We met the Headmaster, silver-haired and softly spoken and charming; we met a ginger-haired teacher-and-old-boy, bouncing with happy energy, we met an unflappable housemaster, solid from years of rugby. We talked to the teacher in charge of curriculum and the teacher in charge of dyslexia, and we ate an excellent lunch in the canteen.
The Sports Hall has got the emblem of Number One Daughter’s army corps outside it, because of having been founded by one of their number.
They think it is important that children can ski and run skiing trips to places where Number Two Daughter teaches.
They are kindly and thoughtful and friendly and gentle.
They teach them to sail.
They don’t at all mind dyslexic children and have got lots of them and think that what matters is that a boy never stops trying, because then they can teach him to be the very best he can be.
The music and dance and drama were brilliant. They take theatre to the Edinburgh Fringe, they put on splendid productions, and their bagpipers pipe the home team on to the pitch for rugby matches.

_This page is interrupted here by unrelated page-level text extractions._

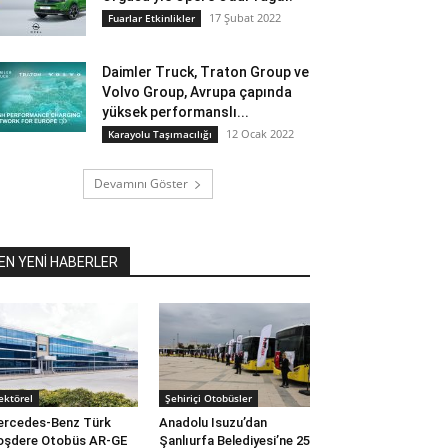
17 Şubat 2022
Fuarlar Etkinlikler
Daimler Truck, Traton Group ve
Volvo Group, Avrupa çapında
yüksek performanslı...
12 Ocak 2022
Karayolu Taşımacılığı
Devamını Göster
EN YENİ HABERLER
ektörel
Şehiriçi Otobüsler
rcedes-Benz Türk
Anadolu Isuzu’dan
oşdere Otobüs AR-GE
Şanlıurfa Belediyesi’ne 25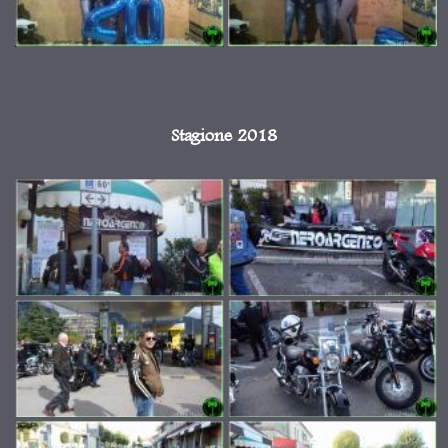
Stagione 2018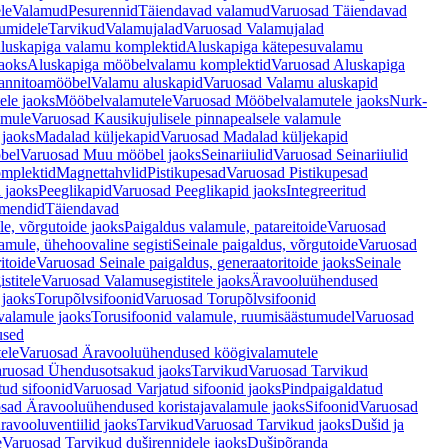
le
Valamud
Pesurennid
Täiendavad valamud
Varuosad Täiendavad
umidele
Tarvikud
Valamujalad
Varuosad Valamujalad
luskapiga valamu komplektid
Aluskapiga kätepesuvalamu
aoks
Aluskapiga mööbelvalamu komplektid
Varuosad Aluskapiga
annitoamööbel
Valamu aluskapid
Varuosad Valamu aluskapid
ele jaoks
Mööbelvalamutele
Varuosad Mööbelvalamutele jaoks
Nurk-
amule
Varuosad Kausikujulisele pinnapealsele valamule
 jaoks
Madalad küljekapid
Varuosad Madalad küljekapid
bel
Varuosad Muu mööbel jaoks
Seinariiulid
Varuosad Seinariiulid
omplektid
Magnettahvlid
Pistikupesad
Varuosad Pistikupesad
 jaoks
Peeglikapid
Varuosad Peeglikapid jaoks
Integreeritud
emendid
Täiendavad
e, võrgutoide jaoks
Paigaldus valamule, patareitoide
Varuosad
amule, ühehoovaline segisti
Seinale paigaldus, võrgutoide
Varuosad
itoide
Varuosad Seinale paigaldus, generaatoritoide jaoks
Seinale
stitele
Varuosad Valamusegistitele jaoks
Äravooluühendused
jaoks
Torupõlvsifoonid
Varuosad Torupõlvsifoonid
valamule jaoks
Torusifoonid valamule, ruumisäästumudel
Varuosad
used
ele
Varuosad Äravooluühendused köögivalamutele
ruosad Ühendusotsakud jaoks
Tarvikud
Varuosad Tarvikud
tud sifoonid
Varuosad Varjatud sifoonid jaoks
Pindpaigaldatud
sad Äravooluühendused koristajavalamule jaoks
Sifoonid
Varuosad
avooluventiilid jaoks
Tarvikud
Varuosad Tarvikud jaoks
Dušid ja
e
Varuosad Tarvikud duširennidele jaoks
Dušipõranda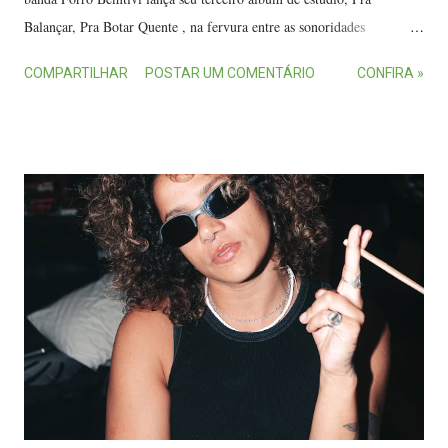
Balançar, Pra Botar Quente , na fervura entre as sonoridades
tradicional e contemporânea. O novo álbum, com 10 canções, vai ao
COMPARTILHAR
POSTAR UM COMENTÁRIO
CONFIRA »
ar neste domingo (30), nas plataformas digitais. Além disso, o grupo
faz show de lançamento do disco no dia 5 de abril (sábado), a partir
das 22 horas, na casa de forró Deck 16, na Serra. A banda Forró
Bemtivi lança novo álbum. (FOTO: Divulgação) No dia, o Bemtivi
divide o palco com Nicolas Krassik , violinista nascido na França e
que já colaborou com nomes como Gilberto Gil. O DJ André Barros
completa a festa. A coletânea tem produção dos próprios integrantes
do Forró Bemtivi: Vinícius Tavares (vocal), Jura Fernandes (guitarra e
viola), Douglas Vidal (baixo), Wanderson Gouvea (Zabumbatera) e
Marcio Gobbette Marques (sanfona). Ritmos Pra Balança...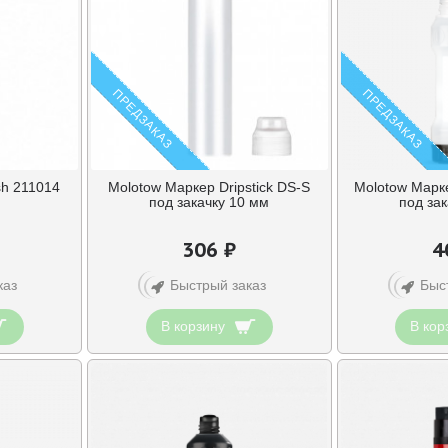
ПРЕДЗАКАЗ
ПРЕДЗАКАЗ
sh 211014
Molotow Маркер Dripstick DS-S
Molotow Марке
под закачку 10 мм
под зак
306 ₽
4
каз
Быстрый заказ
Быс
В корзину
В кор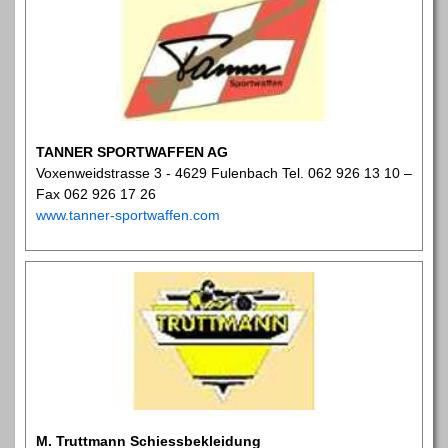
TANNER SPORTWAFFEN AG
Voxenweidstrasse 3 - 4629 Fulenbach Tel. 062 926 13 10 –
Fax 062 926 17 26
www.tanner-sportwaffen.com
M. Truttmann Schiessbekleidung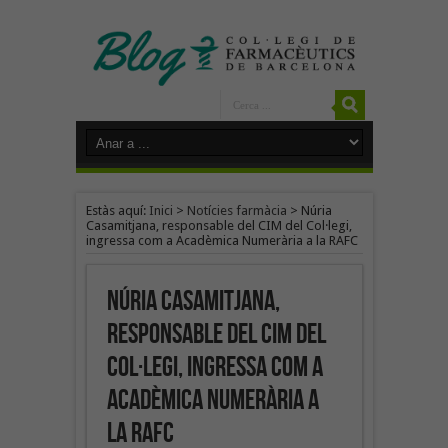
Estàs aquí:
Inici
>
Notícies farmàcia
>
Núria
Casamitjana, responsable del CIM del Col·legi,
ingressa com a Acadèmica Numerària a la RAFC
Núria Casamitjana,
responsable del CIM del
Col·legi, ingressa com a
Acadèmica Numerària a
la RAFC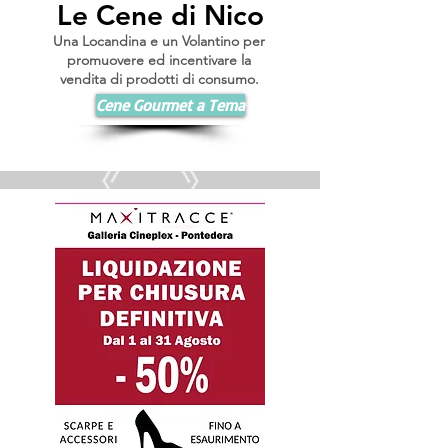
Le Cene di Nico
Una Locandina e un Volantino per
promuovere ed incentivare la
vendita di prodotti di consumo.
Cene Gourmet a Tema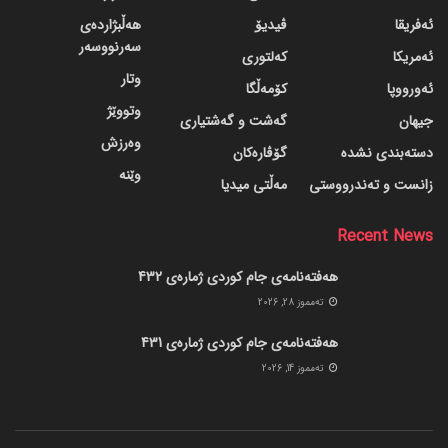
ئەفریقا
ڤیدیۆ
هەڵبژاردەی
سەرنووسەر
ئەمریکا
کەلتوری
وتار
ئەورووپا
کۆمەڵگا
وتووێژ
جیهان
گه‌شت و گه‌شتیاری
وەرزش
دسته‌بندی نشده
گۆڤاره‌کان
وێنە
زانست و تەندرووستی
مەڵتی میدیا
Recent News
هەفتەنامەی جام کوردی ژمارەی 432
ته‌مموز 28, 2026
هەفتەنامەی جام کوردی ژمارەی 431
ته‌مموز 14, 2026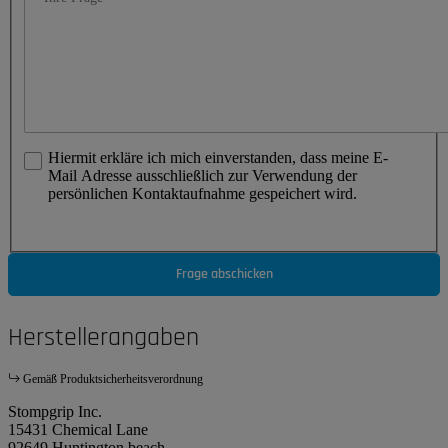
Hiermit erkläre ich mich einverstanden, dass meine E-
Mail Adresse ausschließlich zur Verwendung der
persönlichen Kontaktaufnahme gespeichert wird.
Frage abschicken
Herstellerangaben
Gemäß Produktsicherheitsverordnung
Stompgrip Inc.
15431 Chemical Lane
92649 Huntington beach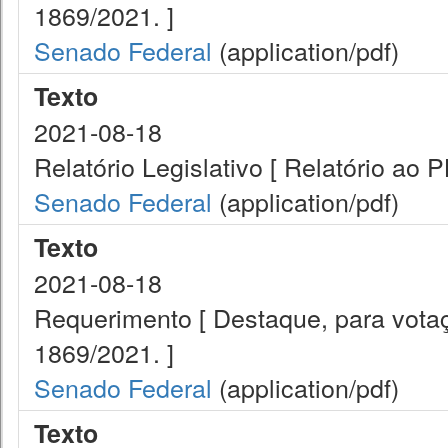
1869/2021. ]
Senado Federal
(application/pdf)
Texto
2021-08-18
Relatório Legislativo [ Relatório ao 
Senado Federal
(application/pdf)
Texto
2021-08-18
Requerimento [ Destaque, para vota
1869/2021. ]
Senado Federal
(application/pdf)
Texto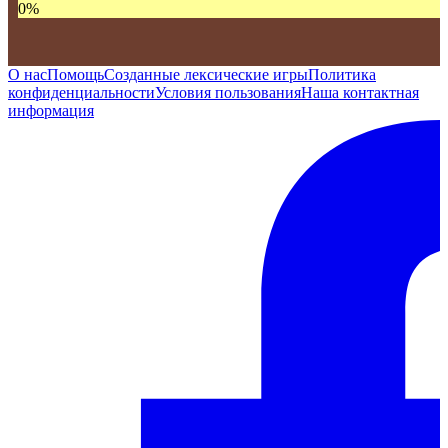
0
%
О нас
Помощь
Созданные лексические игры
Политика
конфиденциальности
Условия пользования
Наша контактная
информация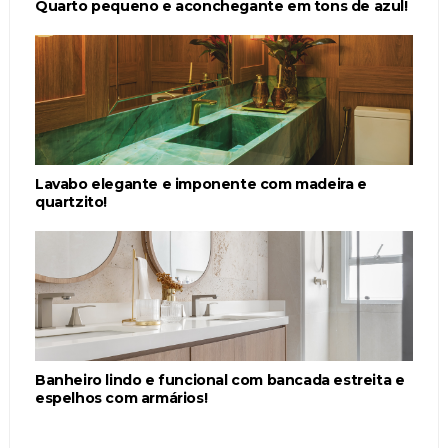
Quarto pequeno e aconchegante em tons de azul!
Lavabo elegante e imponente com madeira e
quartzito!
Banheiro lindo e funcional com bancada estreita e
espelhos com armários!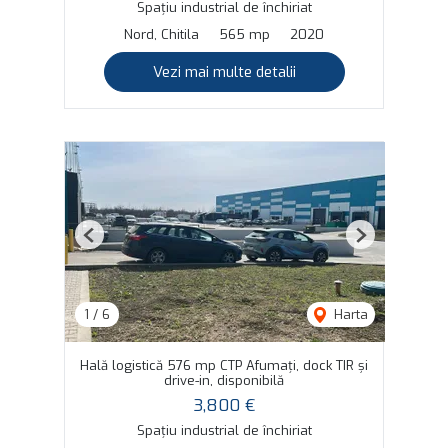
Spațiu industrial de închiriat
Nord, Chitila
565 mp
2020
Vezi mai multe detalii
Previous
Next
1
/
6
Harta
Hală logistică 576 mp CTP Afumați, dock TIR și
drive-in, disponibilă
3,800 €
Spațiu industrial de închiriat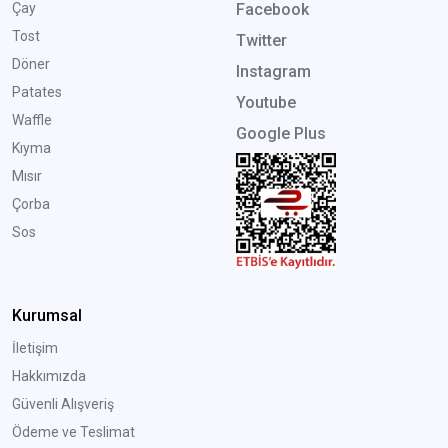
Çay
Facebook
Tost
Twitter
Döner
Instagram
Patates
Youtube
Waffle
Google Plus
Kıyma
Mısır
Çorba
Sos
Kurumsal
İletişim
Hakkımızda
Güvenli Alışveriş
Ödeme ve Teslimat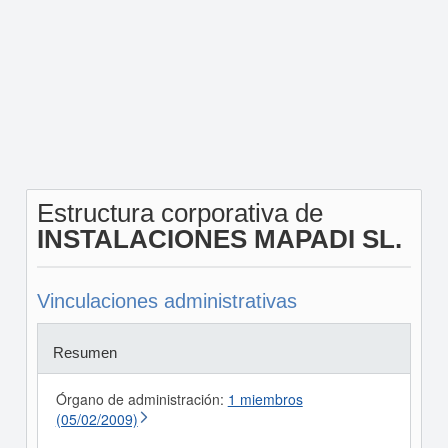
Estructura corporativa de
INSTALACIONES MAPADI SL.
Vinculaciones administrativas
Resumen
Órgano de administración:
1 miembros
(05/02/2009)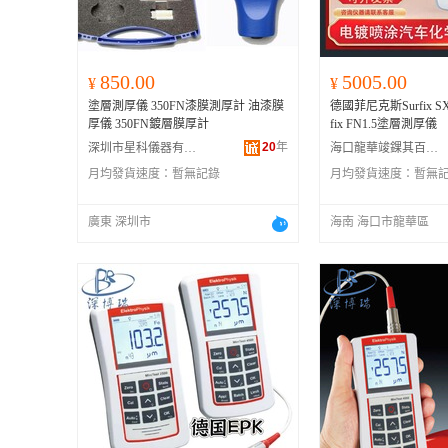
850.00
5005.00
¥
¥
塗層測厚儀 350FN漆膜測厚計 油漆膜
德國菲尼克斯Surfix S
厚儀 350FN鍍層膜厚計
fix FN1.5塗層測厚儀
20
年
深圳市星科儀器有限公司
海口龍華竣錁其百貨店
月均發貨速度：
暫無記錄
月均發貨速度：
暫無
廣東 深圳市
海南 海口市龍華區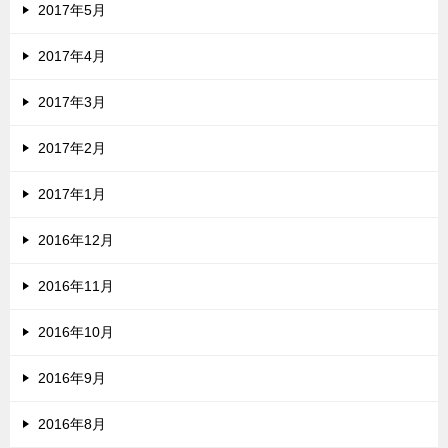
2017年5月
2017年4月
2017年3月
2017年2月
2017年1月
2016年12月
2016年11月
2016年10月
2016年9月
2016年8月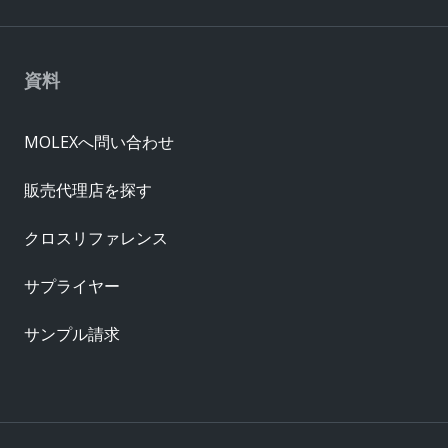
資料
MOLEXへ問い合わせ
販売代理店を探す
クロスリファレンス
サプライヤー
サンプル請求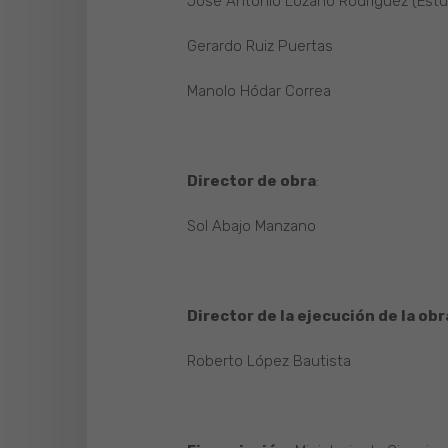
José Antonio Lozano Rodríguez (Estu
Gerardo Ruiz Puertas
Manolo Hódar Correa
Director de obra
:
Sol Abajo Manzano
Director de la ejecución de la obr
Roberto López Bautista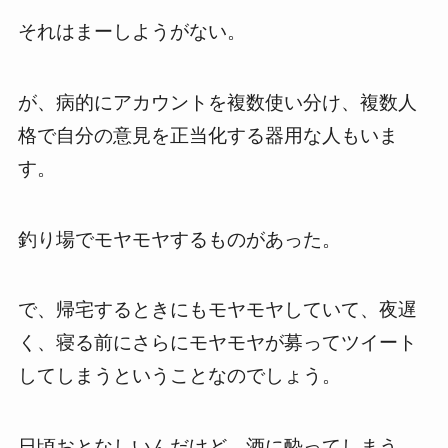
それはまーしようがない。
が、病的にアカウントを複数使い分け、複数人
格で自分の意見を正当化する器用な人もいま
す。
釣り場でモヤモヤするものがあった。
で、帰宅するときにもモヤモヤしていて、夜遅
く、寝る前にさらにモヤモヤが募ってツイート
してしまうということなのでしょう。
日頃おとなしいんだけど、酒に酔ってしまう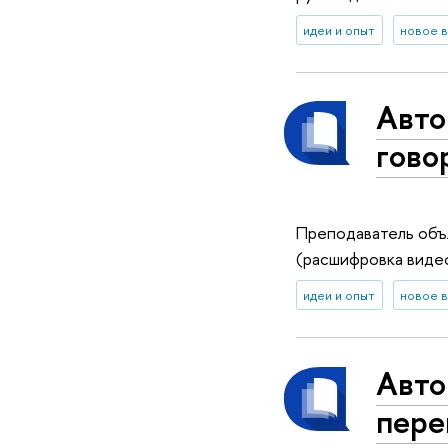
идеи и опыт
новое 
Авто
гово
Преподаватель объя
(расшифровка видео
идеи и опыт
новое 
Авто
пере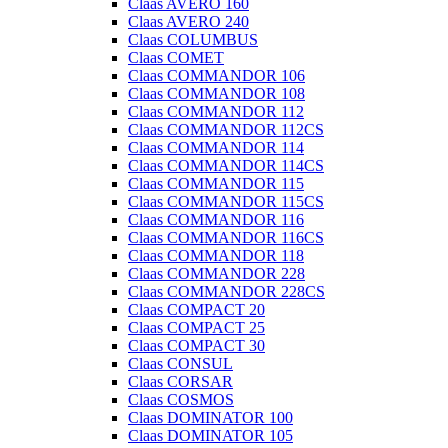
Claas AVERO 160
Claas AVERO 240
Claas COLUMBUS
Claas COMET
Claas COMMANDOR 106
Claas COMMANDOR 108
Claas COMMANDOR 112
Claas COMMANDOR 112CS
Claas COMMANDOR 114
Claas COMMANDOR 114CS
Claas COMMANDOR 115
Claas COMMANDOR 115CS
Claas COMMANDOR 116
Claas COMMANDOR 116CS
Claas COMMANDOR 118
Claas COMMANDOR 228
Claas COMMANDOR 228CS
Claas COMPACT 20
Claas COMPACT 25
Claas COMPACT 30
Claas CONSUL
Claas CORSAR
Claas COSMOS
Claas DOMINATOR 100
Claas DOMINATOR 105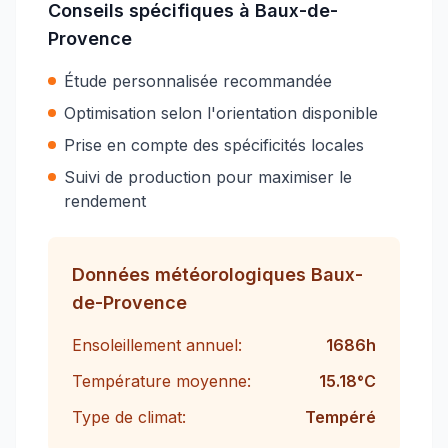
Conseils spécifiques à
Baux-de-
Provence
Étude personnalisée recommandée
Optimisation selon l'orientation disponible
Prise en compte des spécificités locales
Suivi de production pour maximiser le
rendement
Données météorologiques
Baux-
de-Provence
Ensoleillement annuel:
1686
h
Température moyenne:
15.18
°C
Type de climat:
Tempéré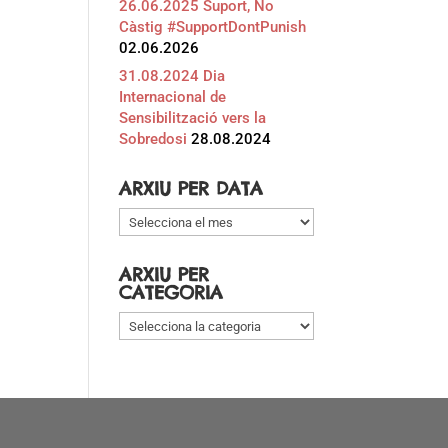
26.06.2025 Suport, No
Càstig #SupportDontPunish
02.06.2026
31.08.2024 Dia
Internacional de
Sensibilització vers la
Sobredosi
28.08.2024
ARXIU PER DATA
Arxiu
per
data
ARXIU PER
CATEGORIA
Arxiu
per
categoria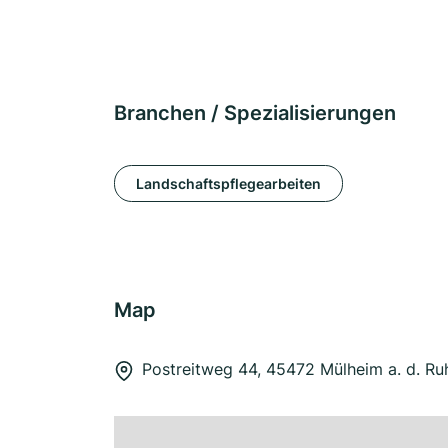
Branchen / Spezialisierungen
Landschaftspflegearbeiten
Map
Postreitweg 44, 45472 Mülheim a. d. Ru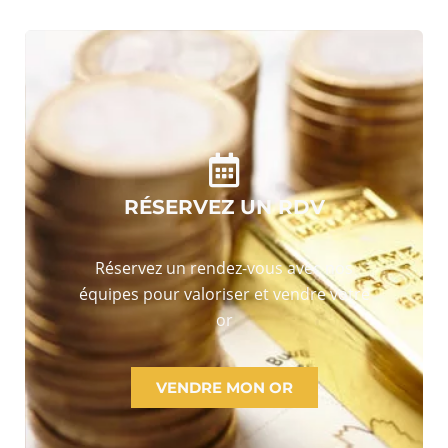
RÉSERVEZ UN RDV
Réservez un rendez-vous avec nos
équipes pour valoriser et vendre votre
or
VENDRE MON OR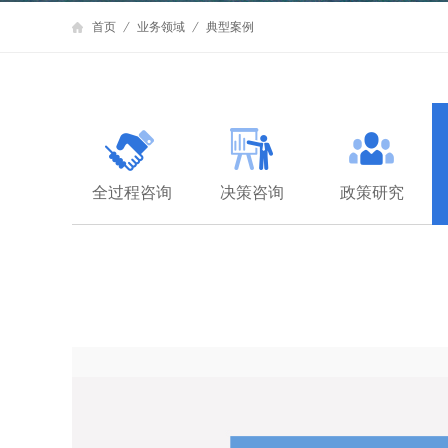
首页
业务领域
典型案例
全过程咨询
决策咨询
政策研究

They had got Oliver’s school reports, and they thought that they might like to see him very much.
We were blown away.
By the time we left we were exhausted, partly from exploring the enormous site, and partly from having so much to take in and think about, also because I stupidly wore the boots with the heels that Mark likes. We had to stop the car as soon as we were out of sight so that I could tear them off and hurl them into the back and sink my feet gratefully into forgiving sheepskin.
It is nice to be so very married that you know what one another is thinking.
Mark does not talk nearly as much as I do on occasions like that. I talked my head off all day. Mark is quiet and notices things.
In the car he pointed out who had not cleaned their shoes and how the drainage system worked. I get carried away with impressions and excitement. Mark watches and listens.
We knew before we got to the end of the drive that we were both absolutely enchanted.
We drove to Edinburgh, which is where we are now, in a dignified stone street called Royal Terrace, looking out over the city. We have eaten an enormous dinner and had a very exciting walk up to the top of one of the small local mountains that seem to be dotted about, and now we are getting ready for bed.
I am so tired now that I can hardly keep my eyes open, and we need to sleep. All the same, I am desparately excited about seeing Oliver tomorrow and telling him all about it.
Gordonstoun is ace.
1 Comment
Reality check. It is cold, wet and windy, and full of Scottish type people.
Ask yourself why they study sailing and skiing. It is so that they can get from the dorm to the dining room in winter.